自分も、りゅー君も、板橋さんも、襠田さんも、飯田さんも、砂川君も、秋ちゃんも、誰も許さない。

それが怖かった。

自分が何をするのかが分からない。

でも自分を止める事は出来ない。

だから、私は焦っていた。

そして、私は同じ過ちを犯してしまった。

りゅー君への告白だ。

りゅー君に告白をするとは決めてなかった。

でも、板橋さんと肝試しに行った時、いつも通りに喧嘩した。

その時にりゅー君の話になった。

りゅー君の話をしている板橋さんは私と同じ様に笑顔だった。

板橋さんもりゅー君の事が好きなのだろう。

その事は、分かっていた。……分かっていたが目をそらしていた。

しかし、改めて自覚すると、大量の恐怖に襲われた。

怖かった。不安だった。

板橋さんがりゅー君に告白してりゅー君が了承したら私はどうなるのだろう。

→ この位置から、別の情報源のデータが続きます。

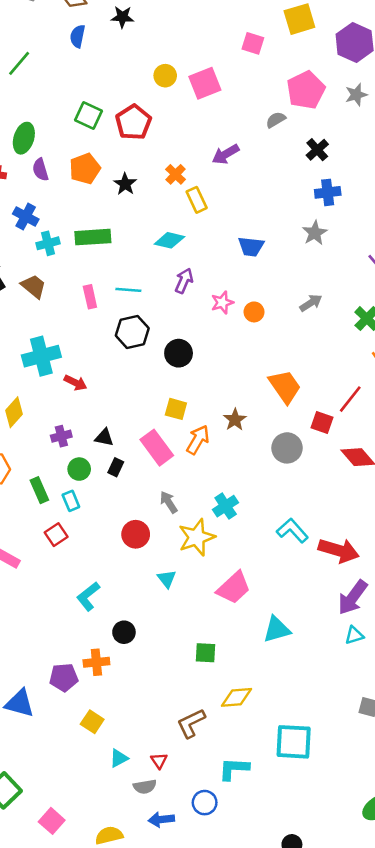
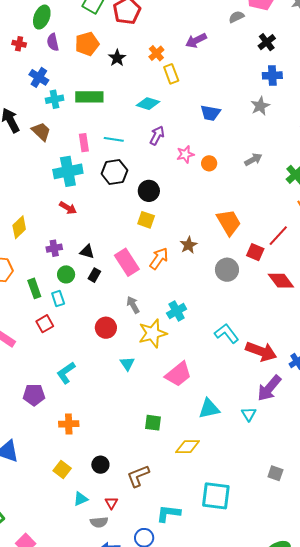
cyan cross: (41, 356) -> (68, 171), moved
yellow square: (176, 409) -> (146, 220), moved
black circle: (124, 632) -> (100, 465), moved
cyan triangle: (354, 635) -> (249, 414), moved, turned -49
purple pentagon: (64, 677) -> (34, 395), moved
yellow diamond: (236, 697) -> (188, 447), moved

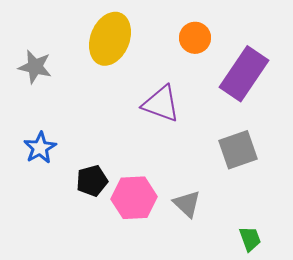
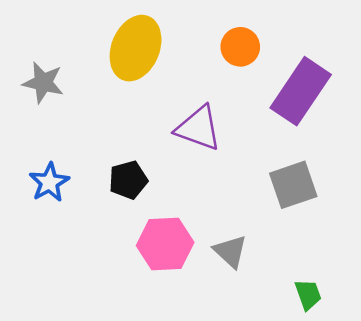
black pentagon: (92, 181) -> (128, 180), moved

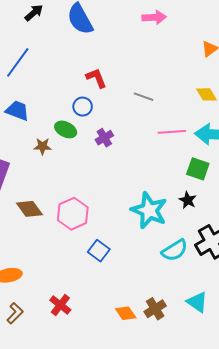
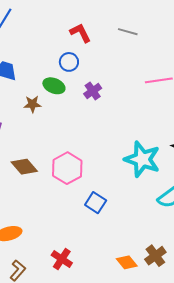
gray line: (144, 97) -> (128, 32), moved

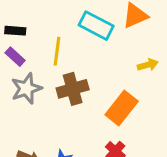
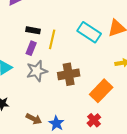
yellow line: (57, 51) -> (52, 39), moved
purple rectangle: (15, 57) -> (31, 48), turned 64

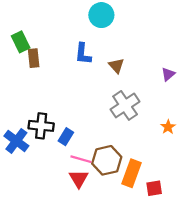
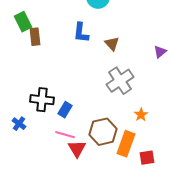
orange star: (168, 127) -> (141, 115), moved
blue cross: (16, 141) -> (19, 124), moved, size x0.6
pink line: (81, 159) -> (65, 135), moved

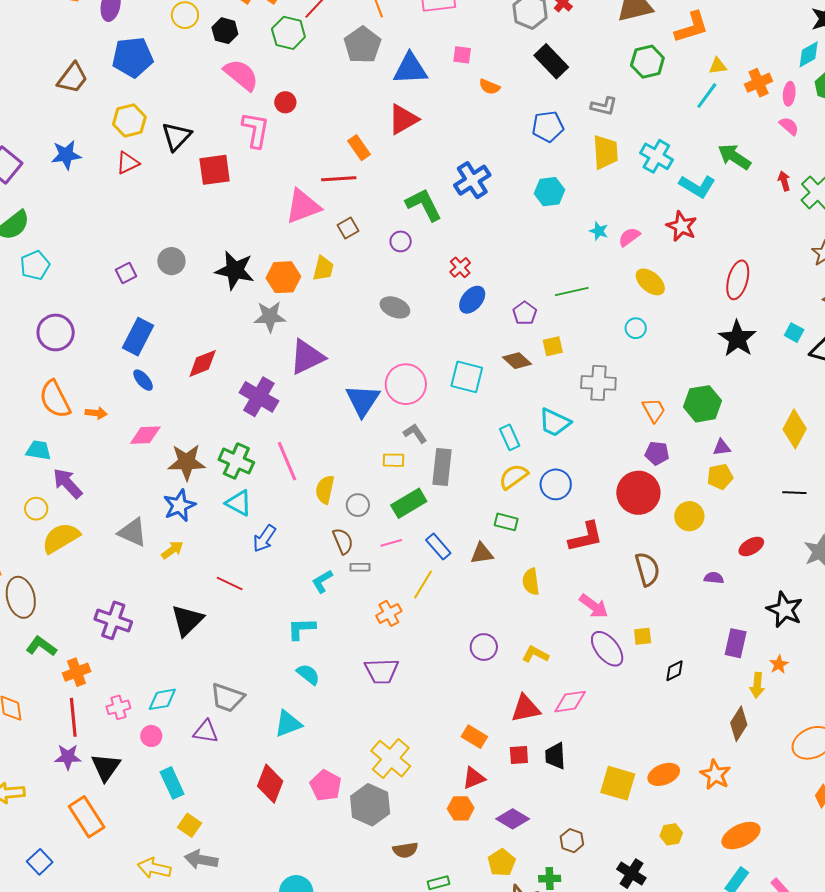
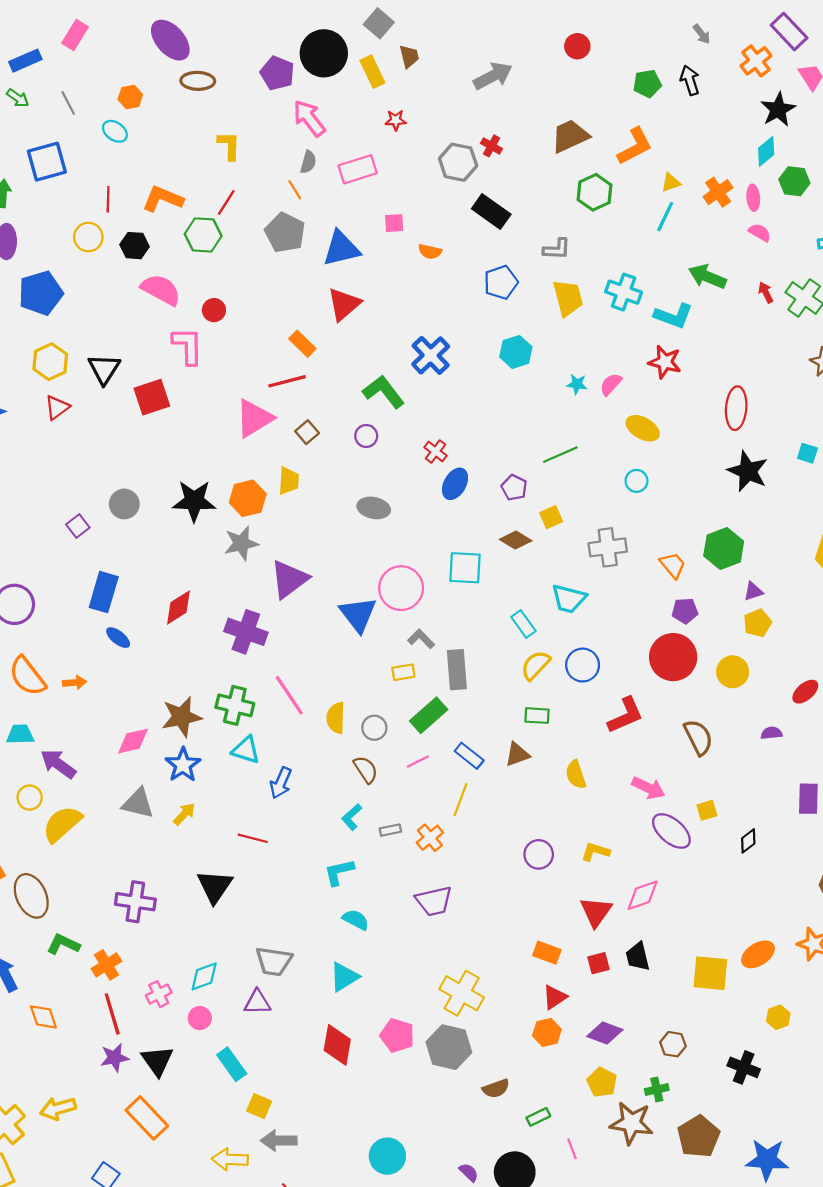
pink diamond: (145, 435) -> (133, 741), moved
gray rectangle: (360, 567) -> (390, 830), moved
red triangle: (525, 708) -> (596, 912), turned -32

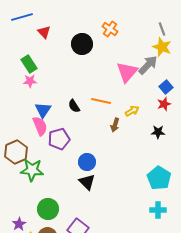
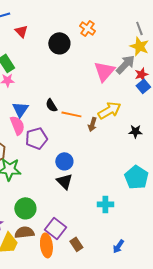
orange line: (101, 101) -> (71, 114), moved
red star: (164, 104) -> (141, 74), moved
yellow arrow: (132, 111) -> (109, 110), size x1.6
cyan cross: (158, 210) -> (105, 204), moved

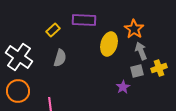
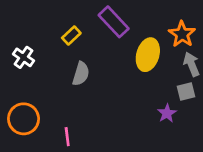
purple rectangle: (84, 20) -> (114, 22), turned 45
white cross: (19, 57) -> (24, 57), moved, size x0.6

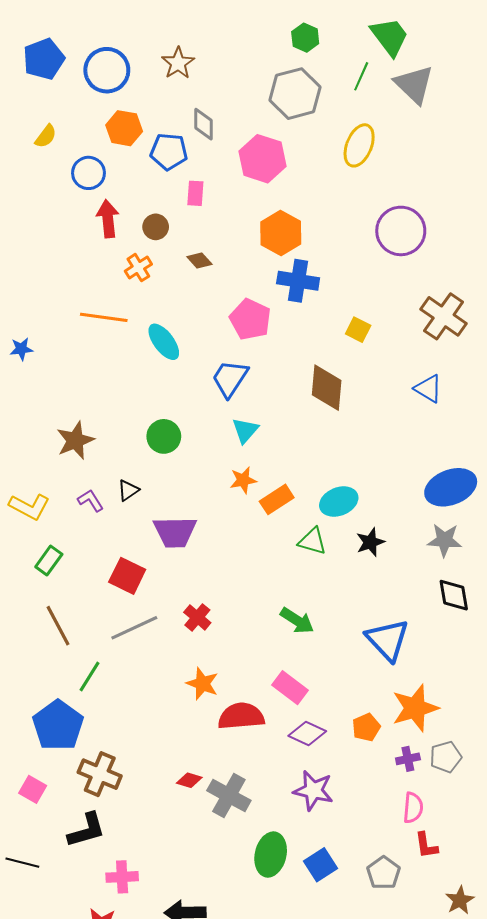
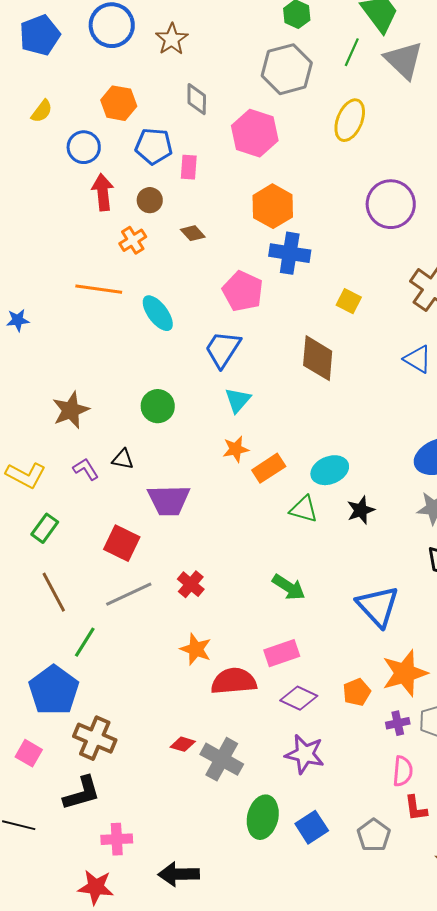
blue circle: (107, 70) -> (112, 25), moved
blue pentagon: (169, 152) -> (154, 146), moved
black triangle: (128, 490) -> (123, 459), turned 45
pink rectangle: (290, 688) -> (282, 653), turned -56

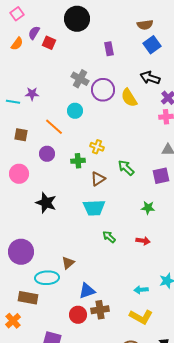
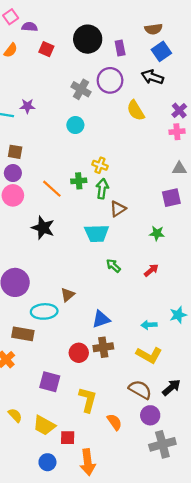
black circle: (77, 19) -> (88, 39), moved
purple semicircle: (34, 33) -> (30, 27), moved, turned 64
purple rectangle: (109, 49) -> (120, 48), moved
black arrow: (150, 78) -> (152, 77), moved
purple circle: (103, 90) -> (110, 80), moved
orange line: (54, 127) -> (52, 189), moved
purple circle: (47, 154) -> (13, 173), moved
green arrow: (126, 168) -> (102, 189), moved, turned 54
brown triangle: (98, 179) -> (118, 209), moved
red arrow: (143, 241) -> (151, 270), turned -48
blue triangle: (87, 291) -> (101, 319), moved

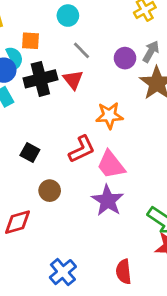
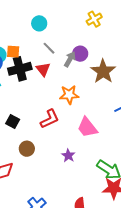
orange square: (31, 41) -> (13, 52), moved
gray arrow: (151, 51) -> (70, 59), moved
pink trapezoid: (111, 165) -> (87, 127), moved
purple star: (108, 201) -> (68, 156), size x0.6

ちゃんと前を向けるのか。

分からない。

私はそのまま、不安だけを残し、一回目の肝試しを終えた。

みんなに何も悟られないように、いつも通りに振る舞った。

りゅー君にも、同じだ。

そして、二回目の肝試しになった。

りゅー君とだ。

私は普通を振る舞った。

でも、限界だった。

りゅー君と二人っきりなり、りゅー君の顔を見ていた時に不安が襲い掛かってきた。

そして、告白をしてしまった。

ほんの一部を言って、告白をやめたが、あれはもう告白だ。

時間は巻き戻らない。

した事はしたで確定してしまう。

私は逃げる様に話を切り上げたが、りゅー君はきっと色々な事を考えただろう。

寝る前も、帰りの車の中も元気は無かった。

見ていて簡単に分かるほど。

だが、きっと何も変わらないだろう。

ただ、私も、りゅー君も今を苦しめられるだけで。

答えは分かっている。

きっと、自分も好きだと言ってくれるだろう。

…………ただ、恋じゃないだけで。




泉は自室のベッドに転がっていた。

学習机から竜とのツーショット写真を取り出し、胸に埋めた。

「りゅー君、大好きだよ。……大好きだよ。りゅー君にも、この気持ちを知って欲しいよぉ」

瞳から流れる涙を拭こうとはせず、泉はそう呟いた。

誰も居ない自室で、誰も居ない家で。

泉は竜の写真を抱きながら泣き続けた。

彼を思い、彼に思われない、心臓を握り潰される様な痛みに耐えながら。

今まで彼に見せれなかった姿を表して。

彼女は眠りにつくまで泣き続けるのだった。


これは、海旅行から家に帰ってきてすぐの話。